§ SET PROBLEM A:
Pick out every line of the records below that contains the string "kern", and copy each one.

------

|
RSS XML from SQL Server 2005
7/3/2007 2:00:00 AM
Introduction
I recently read an article in a magazine about creating an RSS feed in ASP.Net. In this article, data was retrieved from SQL Server tables, then processed in .Net code to create the RSS XML file. This is all well and good, but if you could do the same thing with less processing code, and have it perform just as well, if not better, wouldn't you?
It turns out you can do it, if you are using SQL Server 2005. SQL Server had XML capabilities before, but in the 2005 version, they are expanded, allowing you to write queries that produce XML in a very flexible way, without all the explicit definitions required before.
So given that you have data about your articles in a table (and I will include categories as well) you can have SQL Server 2005 produce RSS XML for you that is ready to go and doesn't need any further processing. This article will show you how I did it.

------

§ SET PROBLEM B:
In the article above on producing RSS XML from SQL Server, where was the data retrieved from in the magazine article the author had read?

§ TASK INPUT:
------

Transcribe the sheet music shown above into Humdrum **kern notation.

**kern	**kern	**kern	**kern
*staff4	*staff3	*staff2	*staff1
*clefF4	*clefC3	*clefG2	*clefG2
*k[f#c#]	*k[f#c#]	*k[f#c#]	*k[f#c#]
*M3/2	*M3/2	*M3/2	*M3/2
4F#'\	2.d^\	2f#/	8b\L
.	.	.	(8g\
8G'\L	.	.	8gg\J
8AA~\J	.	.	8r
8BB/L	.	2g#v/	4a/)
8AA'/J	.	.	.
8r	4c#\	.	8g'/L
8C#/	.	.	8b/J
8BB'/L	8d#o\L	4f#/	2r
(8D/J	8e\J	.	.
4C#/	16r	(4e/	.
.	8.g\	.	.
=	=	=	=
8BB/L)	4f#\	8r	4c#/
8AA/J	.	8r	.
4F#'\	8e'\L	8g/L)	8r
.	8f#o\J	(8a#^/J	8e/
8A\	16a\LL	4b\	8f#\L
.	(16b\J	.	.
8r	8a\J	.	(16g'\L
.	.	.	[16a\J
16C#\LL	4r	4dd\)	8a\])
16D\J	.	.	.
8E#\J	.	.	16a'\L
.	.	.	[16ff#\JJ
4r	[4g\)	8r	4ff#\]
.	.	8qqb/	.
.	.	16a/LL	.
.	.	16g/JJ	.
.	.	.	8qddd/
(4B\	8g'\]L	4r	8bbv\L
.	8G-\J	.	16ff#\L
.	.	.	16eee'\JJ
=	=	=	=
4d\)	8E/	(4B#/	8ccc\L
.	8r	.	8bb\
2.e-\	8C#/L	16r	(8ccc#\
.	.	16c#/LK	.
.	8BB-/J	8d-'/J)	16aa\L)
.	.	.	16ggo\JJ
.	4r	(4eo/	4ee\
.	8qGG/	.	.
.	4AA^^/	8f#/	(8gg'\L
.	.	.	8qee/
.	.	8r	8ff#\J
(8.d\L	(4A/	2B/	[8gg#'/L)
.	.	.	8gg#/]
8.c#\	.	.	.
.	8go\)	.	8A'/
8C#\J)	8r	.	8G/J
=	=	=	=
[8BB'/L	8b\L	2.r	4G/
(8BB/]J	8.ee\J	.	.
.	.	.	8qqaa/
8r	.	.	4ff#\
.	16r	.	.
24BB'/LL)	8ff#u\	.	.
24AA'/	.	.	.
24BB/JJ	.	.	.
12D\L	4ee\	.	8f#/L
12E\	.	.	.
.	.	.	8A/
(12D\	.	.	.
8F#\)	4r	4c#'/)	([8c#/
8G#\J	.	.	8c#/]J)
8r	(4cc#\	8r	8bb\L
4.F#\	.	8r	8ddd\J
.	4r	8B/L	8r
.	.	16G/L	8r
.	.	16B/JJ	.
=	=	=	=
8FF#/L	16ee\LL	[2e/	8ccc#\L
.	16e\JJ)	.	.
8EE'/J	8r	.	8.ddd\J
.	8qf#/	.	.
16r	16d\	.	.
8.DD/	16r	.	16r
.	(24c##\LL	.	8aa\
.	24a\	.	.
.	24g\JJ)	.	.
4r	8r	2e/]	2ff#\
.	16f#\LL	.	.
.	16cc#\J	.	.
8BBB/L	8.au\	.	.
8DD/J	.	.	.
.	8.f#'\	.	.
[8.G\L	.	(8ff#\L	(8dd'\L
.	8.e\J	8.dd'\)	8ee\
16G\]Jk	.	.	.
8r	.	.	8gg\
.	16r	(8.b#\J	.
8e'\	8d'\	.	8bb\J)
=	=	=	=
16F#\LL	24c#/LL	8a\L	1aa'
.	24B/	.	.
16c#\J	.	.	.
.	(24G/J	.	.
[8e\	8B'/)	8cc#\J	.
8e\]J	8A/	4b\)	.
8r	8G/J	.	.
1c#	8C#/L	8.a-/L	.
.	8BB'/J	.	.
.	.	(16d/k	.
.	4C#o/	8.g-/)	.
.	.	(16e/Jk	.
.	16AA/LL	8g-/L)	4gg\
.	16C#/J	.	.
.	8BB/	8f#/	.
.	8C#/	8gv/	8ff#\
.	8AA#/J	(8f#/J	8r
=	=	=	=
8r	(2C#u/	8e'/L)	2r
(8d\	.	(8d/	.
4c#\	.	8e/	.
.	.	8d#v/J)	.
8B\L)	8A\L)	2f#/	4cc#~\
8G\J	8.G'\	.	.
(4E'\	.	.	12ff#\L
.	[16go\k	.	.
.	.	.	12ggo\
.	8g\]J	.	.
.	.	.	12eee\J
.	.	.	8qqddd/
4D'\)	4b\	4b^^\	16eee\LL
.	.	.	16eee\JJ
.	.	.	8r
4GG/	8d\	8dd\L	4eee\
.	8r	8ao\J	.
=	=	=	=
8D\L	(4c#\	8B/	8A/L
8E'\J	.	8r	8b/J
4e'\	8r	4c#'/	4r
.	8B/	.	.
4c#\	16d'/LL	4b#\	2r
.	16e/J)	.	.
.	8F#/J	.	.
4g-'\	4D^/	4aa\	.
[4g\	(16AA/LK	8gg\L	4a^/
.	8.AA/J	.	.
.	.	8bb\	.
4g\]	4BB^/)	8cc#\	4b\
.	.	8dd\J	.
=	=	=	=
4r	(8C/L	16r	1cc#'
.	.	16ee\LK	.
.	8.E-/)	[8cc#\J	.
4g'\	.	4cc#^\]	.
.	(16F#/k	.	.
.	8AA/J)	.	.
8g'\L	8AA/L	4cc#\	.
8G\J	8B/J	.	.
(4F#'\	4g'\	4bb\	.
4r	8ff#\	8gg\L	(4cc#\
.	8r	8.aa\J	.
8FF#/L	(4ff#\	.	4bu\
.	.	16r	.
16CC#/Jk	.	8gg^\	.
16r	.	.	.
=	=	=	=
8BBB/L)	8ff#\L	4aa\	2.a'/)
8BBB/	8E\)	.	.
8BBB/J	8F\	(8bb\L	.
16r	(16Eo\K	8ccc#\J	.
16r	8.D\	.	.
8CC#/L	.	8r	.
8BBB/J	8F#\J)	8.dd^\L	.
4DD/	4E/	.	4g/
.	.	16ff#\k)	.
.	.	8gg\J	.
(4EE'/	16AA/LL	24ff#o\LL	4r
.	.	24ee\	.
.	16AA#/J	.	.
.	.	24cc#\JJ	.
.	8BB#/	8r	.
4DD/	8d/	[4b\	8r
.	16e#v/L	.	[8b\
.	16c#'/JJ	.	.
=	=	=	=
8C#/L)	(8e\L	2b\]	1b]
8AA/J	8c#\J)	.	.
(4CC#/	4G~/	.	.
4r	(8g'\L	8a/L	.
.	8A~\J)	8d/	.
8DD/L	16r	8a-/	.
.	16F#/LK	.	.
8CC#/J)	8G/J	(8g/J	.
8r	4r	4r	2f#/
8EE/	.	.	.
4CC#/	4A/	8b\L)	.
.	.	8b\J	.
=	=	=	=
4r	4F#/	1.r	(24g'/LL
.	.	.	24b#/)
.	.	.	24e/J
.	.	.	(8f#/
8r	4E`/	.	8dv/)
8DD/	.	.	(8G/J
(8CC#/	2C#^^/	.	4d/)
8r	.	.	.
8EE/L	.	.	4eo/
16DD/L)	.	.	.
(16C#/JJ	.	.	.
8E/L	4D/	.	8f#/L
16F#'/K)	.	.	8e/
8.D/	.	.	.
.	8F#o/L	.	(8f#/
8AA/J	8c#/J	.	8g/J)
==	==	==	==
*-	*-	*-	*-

------

§ WRITTEN ANSWER A:
Transcribe the sheet music shown above into Humdrum **kern notation.
**kern	**kern	**kern	**kern

§ WRITTEN ANSWER B:
From SQL Server tables.